Éditorial

Le pouls du terrain

Marc-André Amyot  |  2024-11-26


La 18e et dernière AGA de notre tournée régionale venant de se terminer, je tiens à vous transmettre les constats les plus saisissants de ces onze semaines d’échanges avec vous. Ce fut un privilège d’aller à votre rencontre, d’écouter vos réalités et de capter vos cris du cœur sur le climat de désinformation et de dévalorisation actuel.

Ce que j’ai vu au cours de ces assemblées et entendu des quelque 1000 médecins de famille du terrain présents m’a marqué. Profondément. Vos réalités sont variées, souvent communes, mais aussi très différentes d’un territoire ou d’une municipalité à l’autre. Un constat demeure : la pénurie de médecins de famille se fait sentir partout au Québec. L’absence de 1500 médecins de famille entrave directement l’accès aux soins. Pourtant, malgré ce contexte difficile, vous avez offert un million de rendez-vous supplémentaires au Guichet d’accès à la première ligne (GAP).

Surcharge administrative et dévalorisation

Mais ce n’est pas sans sacrifices. Partout, j’ai entendu votre exaspération face à la lourdeur des tâches administratives qui grugent vos heures hors bureau, et parfois même vos vacances. Malgré certains allègements législatifs récents, cette surcharge demeure un obstacle majeur, qui mine à la fois votre efficacité et votre moral. C’est du temps volé à vos patients et à vos proches.

J’ai aussi noté combien vous étiez ébranlés, souvent blessés, par la mécompréhension de certains représentants de la classe politique et certains analystes médiatiques.
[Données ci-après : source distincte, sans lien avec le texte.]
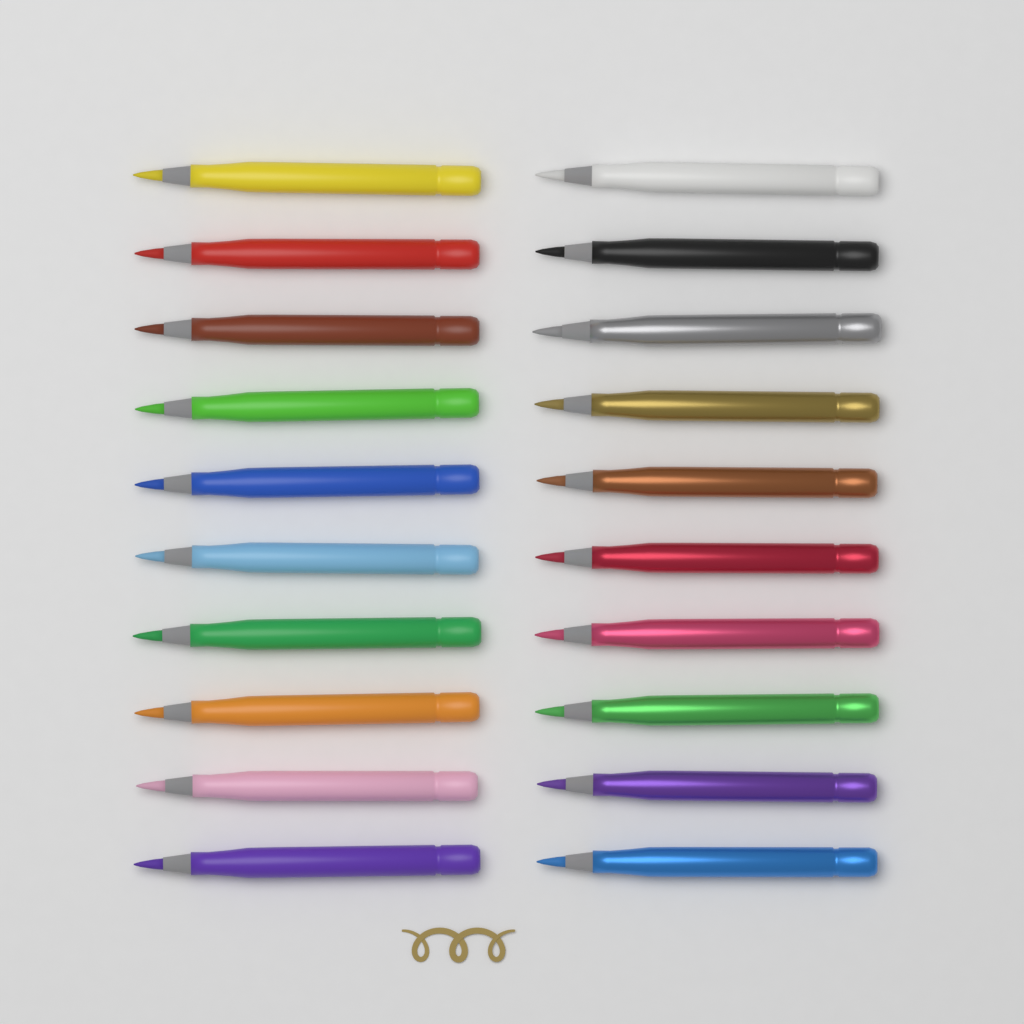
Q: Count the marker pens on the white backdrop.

Vous êtes fatigués de voir vos motivations remises en question et vos efforts dévalorisés, comme si exercer la médecine de famille n’était pas déjà un choix altruiste. Cette incompréhension entraîne des raccourcis qui occultent la complexité de vos responsabilités et qui conduisent à des conclusions erronées.

Des réalités régionales à ne pas négliger

Vos témoignages dans les dix-sept régions visitées ont mis en lumière des situations préoccupantes. L’idée d’enlever le médecin de famille à certains patients pour donner priorité à d’autres, sur la base de critères arbitraires, vous choque. Tout comme l’idée simpliste et fausse selon laquelle les problèmes d’accès se régleraient comme par magie si « les médecins qui travaillent à temps partiel travaillaient à temps plein ».

Ces discours négligent les réalités du terrain. Une médecin de famille qui trime seize heures consécutives en salle d’accouchement, un confrère qui enseigne à l’université ou une collègue œuvrant en CHSLD et pratiquant l’AMM, que l’on qualifie de « médecins à temps partiel », sont tous trois déconsidérés en raison de calculs bureaucratiques fallacieux. Ces exemples, dont vous m’avez fait part tout au long de cette tournée, ne sont pas isolés. Ils sont innombrables.

Dans certaines régions devenues dépendantes des médecins dépanneurs, les médecins de famille portent une trop grande proportion du poids de la première ligne sur leurs épaules. Dans d’autres, plus de 60 % de leurs activités se déroulent en deuxième ligne, faute d’un nombre suffisant de médecins spécialistes. Ces disparités exigent des solutions adaptées, car les approches uniformisées aggravent souvent les défis que vous devez affronter. Vous nous l’avez dit et redit.

Malgré tout, j’ai vu en vous une force tranquille. Vous demeurez combatifs, déterminés à offrir des soins d’une qualité inégalée aux Québécois et désireux de faire connaître la réalité de votre travail auprès de vos patients qui, eux, n’ont de cesse de vous exprimer combien ils ont besoin de vous et apprécient vos soins.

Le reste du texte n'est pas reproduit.